It may appear that this column is a little obsessed with France, but the country does seem to be falling to bits, and it is always nice to see folly running unconfined through a society other than one's own. France has banned smoking. It has redefined the term "bank robber". Its president has started behaving like a less intelligent member of a boy band - and ended up as the unwitting star of the Ryanair ads in the process.
And now the concierge is threatened with extinction.
The concierge is that terrifying figure who stands guard over French apartments. She used to have a little curtained office in the hall from which she could observe the goings-on in her block.
She mediated between warring tenants, she called the plumber, she greeted each day with a frown - in other words, she was a spy.
Now the concierge has been overtaken by the electronic security system and as a species is markedly on the wane.
According to a report last month in the Times of London, the number of concierges in France has fallen by 10,000 in the past 10 years. The wages for a concierge are about €12,000 per annum, plus the same amount again in government charges to the employers.
The concierge had a very important social function, although no one can actually name it.
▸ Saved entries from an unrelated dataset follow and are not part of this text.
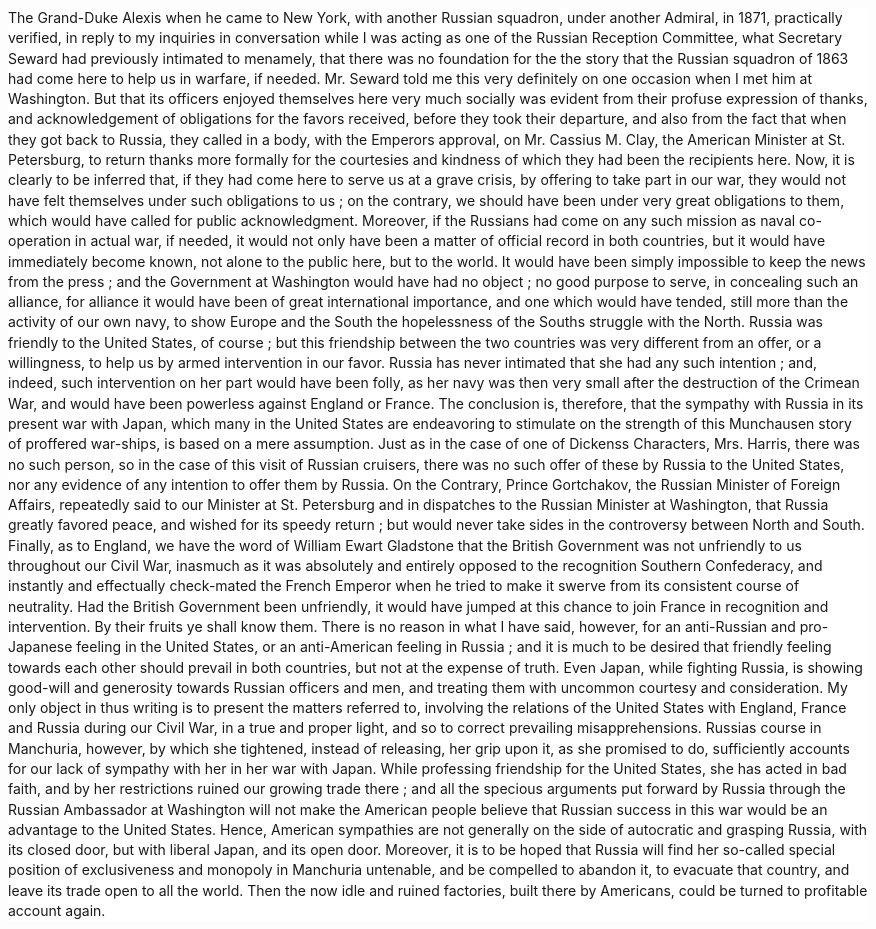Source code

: The Grand-Duke Alexis when he came to New York, with another Russian squadron, under another Admiral, in 1871, practically verified, in reply to my inquiries in conversation while I was acting as one of the Russian Reception Committee, what Secretary Seward had previously intimated to menamely, that there was no foundation for the the story that the Russian squadron of 1863 had come here to help us in warfare, if needed. Mr. Seward told me this very definitely on one occasion when I met him at Washington. But that its officers enjoyed themselves here very much socially was evident from their profuse expression of thanks, and acknowledgement of obligations for the favors received, before they took their departure, and also from the fact that when they got back to Russia, they called in a body, with the Emperors approval, on Mr. Cassius M. Clay, the American Minister at St. Petersburg, to return thanks more formally for the courtesies and kindness of which they had been the recipients here.
Now, it is clearly to be inferred that, if they had come here to serve us at a grave crisis, by offering to take part in our war, they would not have felt themselves under such obligations to us ; on the contrary, we should have been under very great obligations to them, which would have called for public acknowledgment. Moreover, if the Russians had come on any such mission as naval co-operation in actual war, if needed, it would not only have been a matter of official record in both countries, but it would have immediately become known, not alone to the public here, but to the world. It would have been simply impossible to keep the news from the press ; and the Government at Washington would have had no object ; no good purpose to serve, in concealing such an alliance, for alliance it would have been of great international importance, and one which would have tended, still more than the activity of our own navy, to show Europe and the South the hopelessness of the Souths struggle with the North. Russia was friendly to the United States, of course ; but this friendship between the two countries was very different from an offer, or a willingness, to help us by armed intervention in our favor. Russia has never intimated that she had any such intention ; and, indeed, such intervention on her part would have been folly, as her navy was then very small after the destruction of the Crimean War, and would have been powerless against England or France.
The conclusion is, therefore, that the sympathy with Russia in its present war with Japan, which many in the United States are endeavoring to stimulate on the strength of this Munchausen story of proffered war-ships, is based on a mere assumption. Just as in the case of one of Dickenss Characters, Mrs. Harris, there was no such person, so in the case of this visit of Russian cruisers, there was no such offer of these by Russia to the United States, nor any evidence of any intention to offer them by Russia. On the Contrary, Prince Gortchakov, the Russian Minister of Foreign Affairs, repeatedly said to our Minister at St. Petersburg and in dispatches to the Russian Minister at Washington, that Russia greatly favored peace, and wished for its speedy return ; but would never take sides in the controversy between North and South.
Finally, as to England, we have the word of William Ewart Gladstone that the British Government was not unfriendly to us throughout our Civil War, inasmuch as it was absolutely and entirely opposed to the recognition Southern Confederacy, and instantly and effectually check-mated the French Emperor when he tried to make it swerve from its consistent course of neutrality. Had the British Government been unfriendly, it would have jumped at this chance to join France in recognition and intervention. By their fruits ye shall know them.
There is no reason in what I have said, however, for an anti-Russian and pro-Japanese feeling in the United States, or an anti-American feeling in Russia ; and it is much to be desired that friendly feeling towards each other should prevail in both countries, but not at the expense of truth. Even Japan, while fighting Russia, is showing good-will and generosity towards Russian officers and men, and treating them with uncommon courtesy and consideration.
My only object in thus writing is to present the matters referred to, involving the relations of the United States with England, France and Russia during our Civil War, in a true and proper light, and so to correct prevailing misapprehensions. Russias course in Manchuria, however, by which she tightened, instead of releasing, her grip upon it, as she promised to do, sufficiently accounts for our lack of sympathy with her in her war with Japan.
While professing friendship for the United States, she has acted in bad faith, and by her restrictions ruined our growing trade there ; and all the specious arguments put forward by Russia through the Russian Ambassador at Washington will not make the American people believe that Russian success in this war would be an advantage to the United States.
Hence, American sympathies are not generally on the side of autocratic and grasping Russia, with its closed door, but with liberal Japan, and its open door. Moreover, it is to be hoped that Russia will find her so-called special position of exclusiveness and monopoly in Manchuria untenable, and be compelled to abandon it, to evacuate that country, and leave its trade open to all the world. Then the now idle and ruined factories, built there by Americans, could be turned to profitable account again.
Not only was she effectively the lone housewife in an apartment block full of workers - taking in deliveries, letting people into their homes when they had forgotten their keys, making sure that elderly residents were all right - she also had a more general role in law enforcement.
She tackled any bad behaviour that occurred in public, in a way which is only a dim memory for most modern police forces.
The concierge was always on the beat. She never had a squad car to cruise around in. Her policy was one of zero tolerance.
God help you if you threw litter on the section of pavement which the concierge swept daily, as she gathered the local gossip. God help you if you parked across the entrance to her block of flats.
Because her duties were totally domestic - traditional women's work, and thus viewed as trivial - she was actually allowed latitude, and kept an eye on a wide variety of things.
Here was someone who knew the shopkeepers, the police officers and the bin men of her neighbourhood. She had no compunction about correcting other people's children. The speciality of the concierge was communication, or in the case of the adulterous liaisons in which the French like to present themselves as expert, non-communication. Anyone who ever wondered at the privacy of a French apartment block had the concierge to thank for it.
The remaining concierges even have their own magazine, a sure sign of professional pride. It is an in-house publication, as it were, called L'Écho des Concierges. Recently 100 concierges joined forces to lobby parliament about the endangered future of their calling. These are not people to mess with.
In Russia the babushka was a similar figure. The babushka was the only person, in Soviet times, who would take on the authorities . The Russian respect for anyone who had survived the second World War protected her when she tackled officialdom, and even young men were frightened of her. It was a very old lady with a broom who saved me from a nasty situation - being physically threatened in the street by a stranger - when I was walking about Moscow alone, many years ago.
This tiny creature saw off the terrifying presence in no time. I could only babble English at her in relief as she, toothless and fearless, babbled at me in Russian. I cannot remember now if I even knew the Russian for thank you.
In New York they have the all-powerful doorman, a vital figure for any apartment dweller. And what do we have, in our blocks of new apartments? No one. No one to change the light bulbs in the hall, to let in the plumber, or to keep an eye on things. No one to make sure that drivers do not empty their ashtrays on to the tarmac of those expensive parking spaces.
Irish apartments come with no maintenance facilities at all, let alone a concierge. It is hardly surprising so many of them are empty (although I noticed in yesterday's paper that a concierge was a selling point for apartments in Clontarf).
In Ireland our old people have been swept out of the cities, and even out of the smaller towns. We have lost a lot, at a time when we need more supervision of our communal life, not less.
We have lost a whole generation of people who had a very clear idea of what constitutes good behaviour, who knew that it is the small things in life that matter, and who were unafraid to voice their view. It would be interesting to see the reaction of a French concierge on an Irish street when Irish adults cycle on the footpath as they so blithely do, at least in Dublin. Perhaps the folks beyond Clontarf should buy some decommissioned concierges in... now that the French appear to be finished with them.